My house still contains boxes that should have been unpacked during the year and weren't, but it has the lived-in clutter of books, dogs, and odd carvings or clay shapes that all my friends associate with me. I've amassed an impressive collection of candles to handle our frequent power failures. Seems to me that if I have to go by candlelight, it might as well be scented and have an interesting shape. I've accumulated a collection of rag kilims and bedouin pillows that form the basis of my decor in the living room, and a string of visitors has left an even larger collection of odd phrasebooks, guidebooks, and maps in the guest room.

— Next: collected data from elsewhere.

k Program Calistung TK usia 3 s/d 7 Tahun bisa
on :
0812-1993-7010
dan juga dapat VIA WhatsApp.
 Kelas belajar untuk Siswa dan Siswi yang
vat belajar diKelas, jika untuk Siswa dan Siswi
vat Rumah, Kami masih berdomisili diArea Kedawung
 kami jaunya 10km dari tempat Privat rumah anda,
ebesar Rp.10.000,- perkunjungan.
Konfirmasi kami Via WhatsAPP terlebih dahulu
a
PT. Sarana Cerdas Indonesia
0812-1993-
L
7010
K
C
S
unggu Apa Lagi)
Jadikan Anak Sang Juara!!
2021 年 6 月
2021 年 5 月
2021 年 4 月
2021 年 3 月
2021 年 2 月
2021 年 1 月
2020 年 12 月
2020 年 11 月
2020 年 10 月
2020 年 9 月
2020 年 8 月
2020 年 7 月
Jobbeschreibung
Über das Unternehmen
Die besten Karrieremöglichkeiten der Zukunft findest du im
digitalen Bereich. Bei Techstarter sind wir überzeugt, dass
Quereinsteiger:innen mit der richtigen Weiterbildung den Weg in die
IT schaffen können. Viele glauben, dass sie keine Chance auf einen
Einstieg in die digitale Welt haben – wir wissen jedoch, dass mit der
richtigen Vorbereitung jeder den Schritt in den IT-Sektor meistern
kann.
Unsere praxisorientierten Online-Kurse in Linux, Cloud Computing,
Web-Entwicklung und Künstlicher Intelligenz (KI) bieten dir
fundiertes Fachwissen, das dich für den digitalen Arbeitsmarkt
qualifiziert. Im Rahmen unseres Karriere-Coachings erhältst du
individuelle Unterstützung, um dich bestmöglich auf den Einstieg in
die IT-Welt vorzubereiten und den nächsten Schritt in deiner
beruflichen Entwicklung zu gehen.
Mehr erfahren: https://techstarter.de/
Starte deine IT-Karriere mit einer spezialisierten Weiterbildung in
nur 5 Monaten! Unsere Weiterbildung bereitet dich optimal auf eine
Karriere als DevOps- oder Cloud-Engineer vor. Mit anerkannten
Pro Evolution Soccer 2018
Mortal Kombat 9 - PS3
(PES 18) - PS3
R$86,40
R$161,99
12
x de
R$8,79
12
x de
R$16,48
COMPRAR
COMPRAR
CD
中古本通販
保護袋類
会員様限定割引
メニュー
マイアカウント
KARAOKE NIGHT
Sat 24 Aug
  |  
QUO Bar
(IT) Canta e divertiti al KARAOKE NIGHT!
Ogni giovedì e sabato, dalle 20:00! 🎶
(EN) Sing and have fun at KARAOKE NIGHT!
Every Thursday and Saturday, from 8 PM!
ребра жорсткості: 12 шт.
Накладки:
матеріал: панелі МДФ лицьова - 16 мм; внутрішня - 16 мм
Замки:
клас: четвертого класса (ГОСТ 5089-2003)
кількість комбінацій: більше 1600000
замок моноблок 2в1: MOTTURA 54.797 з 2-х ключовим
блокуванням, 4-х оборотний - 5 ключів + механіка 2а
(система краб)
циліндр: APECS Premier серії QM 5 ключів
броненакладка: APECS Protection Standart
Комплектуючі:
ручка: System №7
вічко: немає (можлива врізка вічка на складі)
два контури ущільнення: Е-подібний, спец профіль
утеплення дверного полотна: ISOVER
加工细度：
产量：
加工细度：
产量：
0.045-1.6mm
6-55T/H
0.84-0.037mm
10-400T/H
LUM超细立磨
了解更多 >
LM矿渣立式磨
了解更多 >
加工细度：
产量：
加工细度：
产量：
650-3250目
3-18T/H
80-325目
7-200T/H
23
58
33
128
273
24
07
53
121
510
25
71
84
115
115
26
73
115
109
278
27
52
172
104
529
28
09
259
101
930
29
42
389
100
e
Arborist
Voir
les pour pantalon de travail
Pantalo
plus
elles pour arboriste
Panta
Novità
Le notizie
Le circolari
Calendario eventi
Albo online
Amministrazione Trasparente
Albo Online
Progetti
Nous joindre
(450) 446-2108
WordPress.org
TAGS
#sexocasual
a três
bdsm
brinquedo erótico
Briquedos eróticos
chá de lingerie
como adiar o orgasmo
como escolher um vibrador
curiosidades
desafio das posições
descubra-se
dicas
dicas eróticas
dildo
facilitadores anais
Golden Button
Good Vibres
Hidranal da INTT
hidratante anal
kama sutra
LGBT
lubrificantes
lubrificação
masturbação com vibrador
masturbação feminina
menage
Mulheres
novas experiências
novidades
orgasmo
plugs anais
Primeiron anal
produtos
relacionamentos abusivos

My dog population got up to 22 at one point, but thankfully not for long. It's back down to more reasonble levels, well sort of reasonable. The chickens dropped from the initial four to two and are back up to four again, since a 6 year old friend presented me with a young rooster and a hen named after cartoon characters. The rooster so far has shown little inclination to crow, and what crowing he's done has been done at sensible hours like 8:30 am. My kind of rooster.

The horse population has increased slightly with my taking in the aging gelding that belongs to a friend of mine, being given another young gelding by a friend who was being transferred to the United States, and the purchase of a mare. I'm gradually gaining clients for riding tours and lessons, and I'm content that it isn't too many. The income helps to defray the feed bills even, but my life isn't simple enough to allow me all the time that I need for the horse business.

It's been a good year. Most of my neighbours have gotten to realise that my life is just about as unexciting as theirs. Where the path around my garden used to be a favourite gawking tour, now it's simply used as a normal thoroughfare. Not much to see but a woman feeding her birds, mowing her lawn, reading a book in the garden. The thrill is overwhelming. I'm very comfortable being their boring neighbour.

The year has gone by, the circle has been completed once again. Days will grow longer and warmer. The wheat just rising in the fields will grow golden at the beginning of the summer, and the night will become the best time for riding. I don't know what the next year will bring, but I know that I'm looking forward to it.